Ronan Tighe, director of artistic planning, can be justifiably proud of next year's New Zealand Herald Premier series, previewed tonight with the roar of a John Rimmer fanfare.
Tighe singles out harpsichordist Mahan Esfahani, playing Poulenc in April, as "quite a coup for us" and, in September, looks forward to the pairing of pianist David Fray with conductor Douglas Boyd, "whose Symphonie Fantastique with the Chamber Orchestra of Europe was one of the best concerts I've ever seen".
Local composers have not been forgotten with two major premieres in this main series. Lyell Cresswell's new piano concerto, which Michael Houstoun gives us in October, consists of what sounds like intriguing short movements, all based on Bach chorales.
"The performance coincides with Michael's birthday," Tighe adds, with a smile. "A birthday treat that we can all enjoy."

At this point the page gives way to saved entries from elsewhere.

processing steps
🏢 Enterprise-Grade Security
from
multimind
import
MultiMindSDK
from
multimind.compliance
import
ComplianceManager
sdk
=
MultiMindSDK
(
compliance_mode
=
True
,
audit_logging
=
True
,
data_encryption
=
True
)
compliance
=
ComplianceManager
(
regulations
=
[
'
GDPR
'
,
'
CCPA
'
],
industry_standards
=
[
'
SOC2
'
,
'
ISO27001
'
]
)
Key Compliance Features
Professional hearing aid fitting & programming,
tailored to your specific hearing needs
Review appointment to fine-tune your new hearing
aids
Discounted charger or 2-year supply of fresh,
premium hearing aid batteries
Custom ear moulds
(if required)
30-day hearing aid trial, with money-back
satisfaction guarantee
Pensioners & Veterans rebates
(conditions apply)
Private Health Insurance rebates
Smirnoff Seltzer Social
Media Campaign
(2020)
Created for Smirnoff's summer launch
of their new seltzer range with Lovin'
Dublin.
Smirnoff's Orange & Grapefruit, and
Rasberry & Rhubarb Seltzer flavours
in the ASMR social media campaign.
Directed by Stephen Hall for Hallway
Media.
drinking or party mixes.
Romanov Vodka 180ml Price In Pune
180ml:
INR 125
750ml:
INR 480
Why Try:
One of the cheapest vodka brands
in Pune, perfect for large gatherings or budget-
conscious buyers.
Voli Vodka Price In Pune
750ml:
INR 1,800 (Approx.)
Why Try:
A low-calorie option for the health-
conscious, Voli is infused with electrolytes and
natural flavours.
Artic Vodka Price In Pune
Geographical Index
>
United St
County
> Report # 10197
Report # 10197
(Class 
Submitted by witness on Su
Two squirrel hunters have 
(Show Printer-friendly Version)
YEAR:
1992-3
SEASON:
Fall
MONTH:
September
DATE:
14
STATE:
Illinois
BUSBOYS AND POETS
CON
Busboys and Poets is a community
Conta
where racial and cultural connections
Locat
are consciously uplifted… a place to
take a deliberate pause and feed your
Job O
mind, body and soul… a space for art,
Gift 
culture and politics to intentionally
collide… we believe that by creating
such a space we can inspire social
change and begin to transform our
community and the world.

Auckland concert-goers are firmly behind the city's orchestra. Cheers greet the news that two principal players, oboist Bede Hanley and percussionist Eric Renick, will premiere concertos by Christopher Rouse and Karlo Margetic, the APO's resident composer.
It's cheering, too, to hear that Bayleys Great Classics series is now four concerts, with August's choral evening of Bach and Handel, bringing in the Voices New Zealand Chamber Choir and English conductor Matthew Halls.
Equally pleasing is the free organ recital before each concert - a welcome and generous touch, as is the opportunity for series subscribers to bring along a young friend gratis.
With New Zealand Opera yet to announce its full 2017 schedule, you can book now for its mid-year concert collaboration with the APO in Puccini's Manon Lescaut, a favourite of music director Giordano Bellincampi.
Bellincampi said "if we can get Massimo Giordano to play Des Grieux, we're on". The APO did and you can secure tickets now for July 14.
Earlier in the week, CEO Barbara Glaser enthused to me about 2017's Newstalk ZB Rule Breakers and Innovators, a series of three concerts featuring composers who disregarded convention and struck out in new directions. You'll find Schoenberg in a programme, says Glaser, with two beautiful Debussy pieces and a Philip Glass violin concerto.
Launching next year's programme, she took her final words from the Scottish satirist Armando Iannucci, expounding eloquently on why he loved music and how it needed to be put firmly in the foreground and listened to live.
His admonition that "people want to have grown-up conversations about music and the arts" inspired Glaser to a final, irresistible exhortation for us to talk to friends about our live, wonderful concert experiences, not forgetting that some of them are yet to come in the remaining months of 2016.